── Recorded data ──

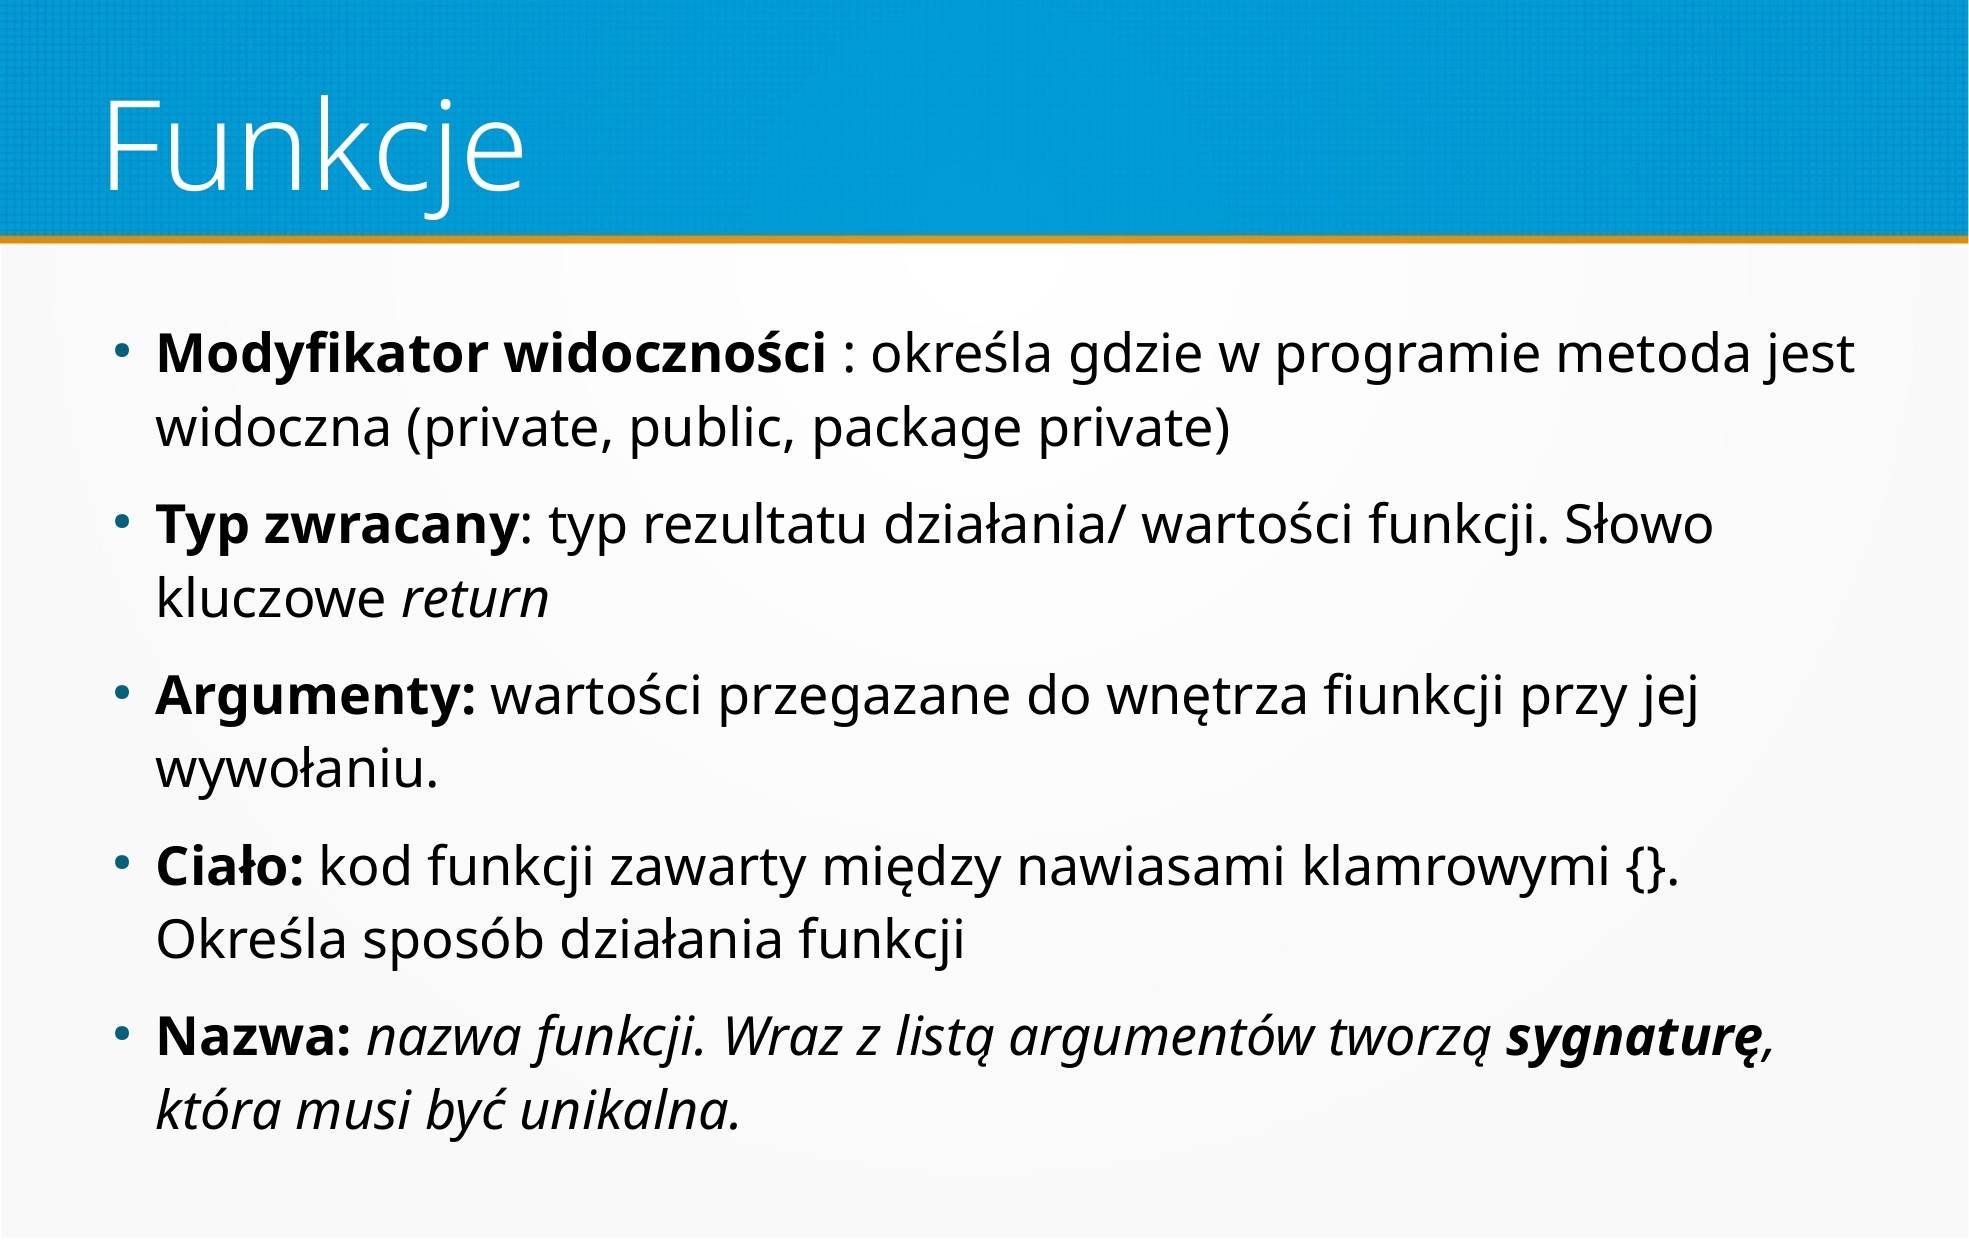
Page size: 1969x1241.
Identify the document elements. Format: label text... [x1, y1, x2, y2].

title Funkcje [98, 19, 1870, 227]
picture [0, 233, 1969, 1241]
list Modyfikator widoczności : określa gdzie w programie metoda jest widoczna (private, public, package private) Typ zwracany: typ rezultatu działania/ wartości funkcji. Słowo kluczowe return Argumenty: wartości przegazane do wnętrza fiunkcji przy jej wywołaniu. Ciało: kod funkcji zawarty między nawiasami klamrowymi {}. Określa sposób działania funkcji Nazwa: nazwa funkcji. Wraz z listą argumentów tworzą sygnaturę, która musi być unikalna. [98, 315, 1861, 1156]
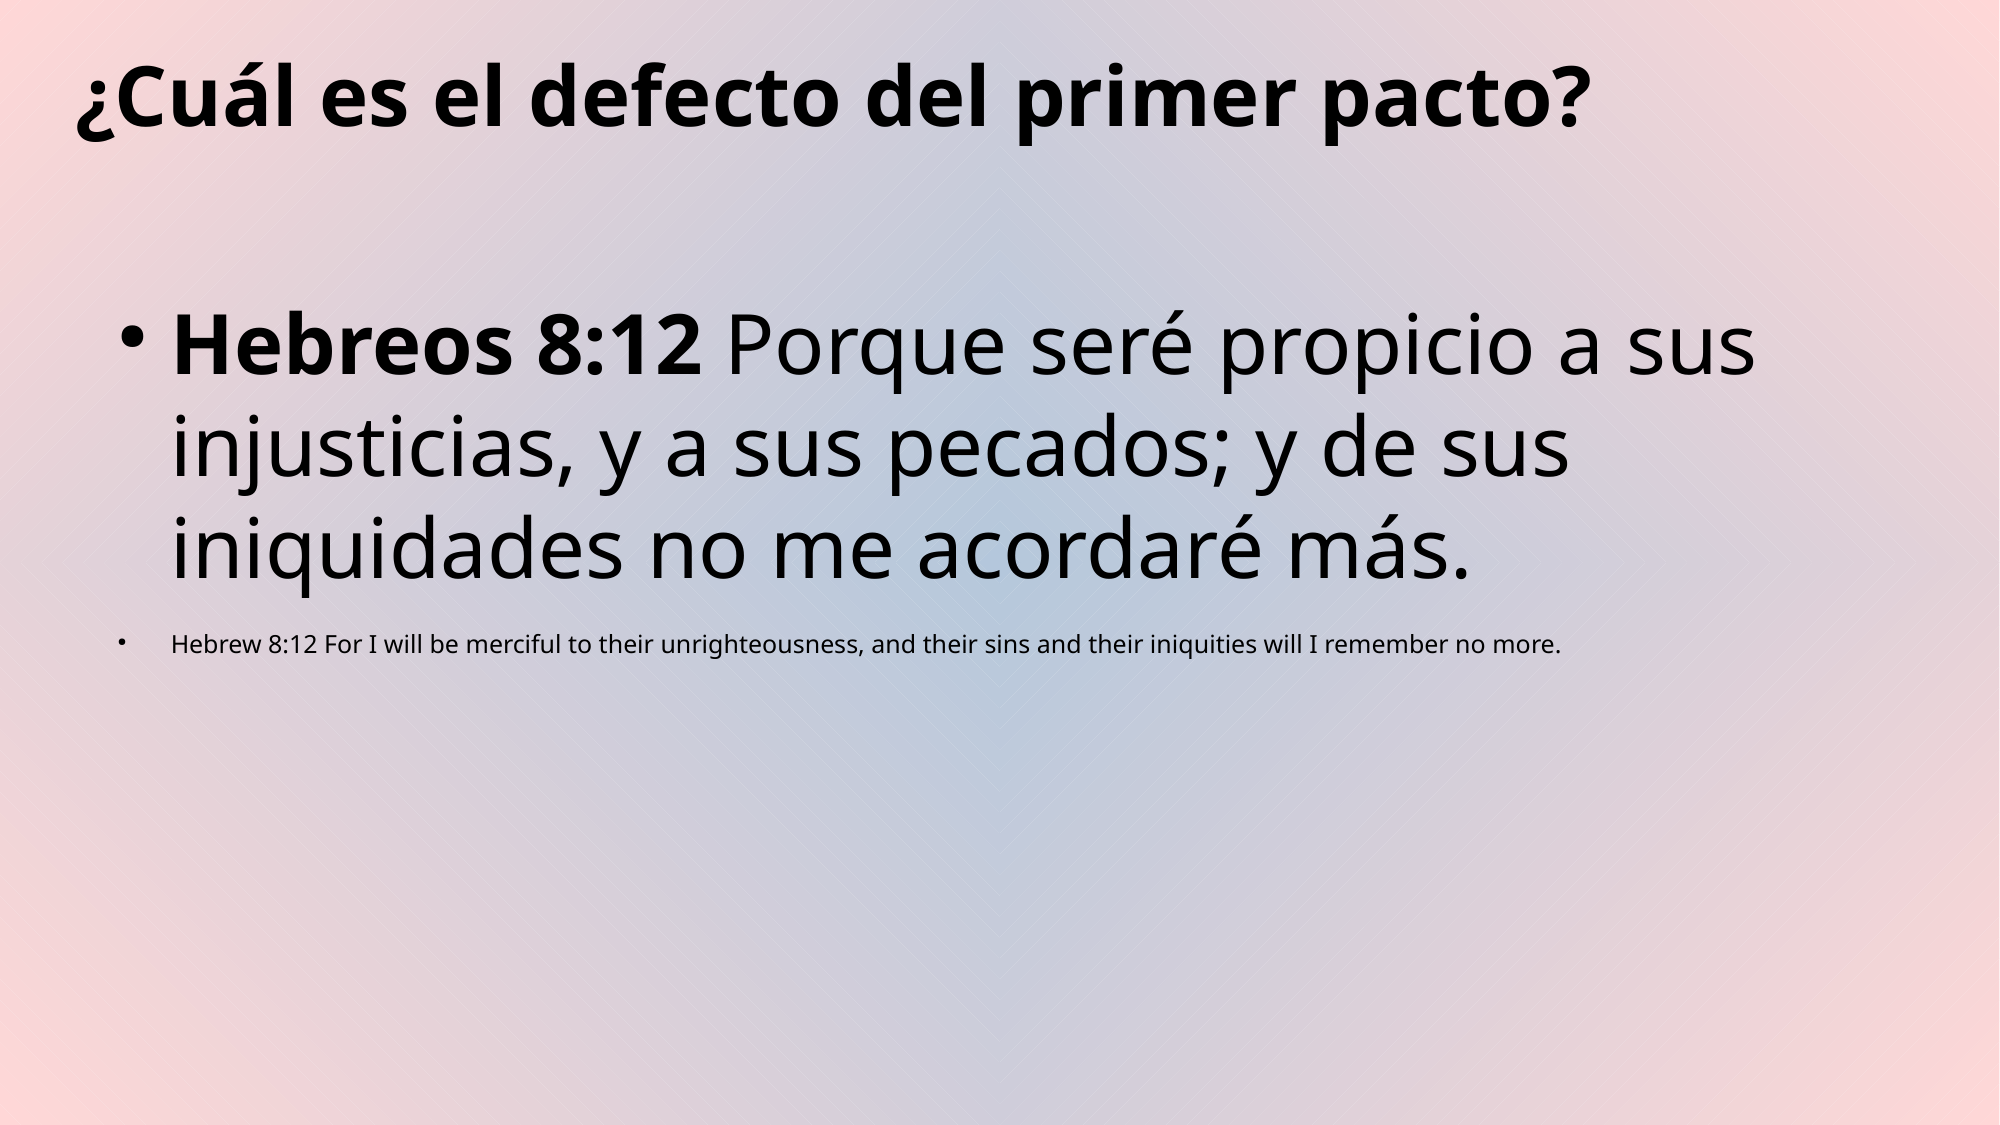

───

* [What the task requires]:
Rewrite the data above, replacing "document elements" with "page elements" and keeping everything else the same. Omit the pictures from your answer.

* [The reply]:
Page size: 1969x1241.
Identify the page elements. Format: label text... [x1, y1, x2, y2].

title Funkcje [98, 19, 1870, 227]
picture [0, 233, 1969, 1241]
list Modyfikator widoczności : określa gdzie w programie metoda jest widoczna (private, public, package private) Typ zwracany: typ rezultatu działania/ wartości funkcji. Słowo kluczowe return Argumenty: wartości przegazane do wnętrza fiunkcji przy jej wywołaniu. Ciało: kod funkcji zawarty między nawiasami klamrowymi {}. Określa sposób działania funkcji Nazwa: nazwa funkcji. Wraz z listą argumentów tworzą sygnaturę, która musi być unikalna. [98, 315, 1861, 1156]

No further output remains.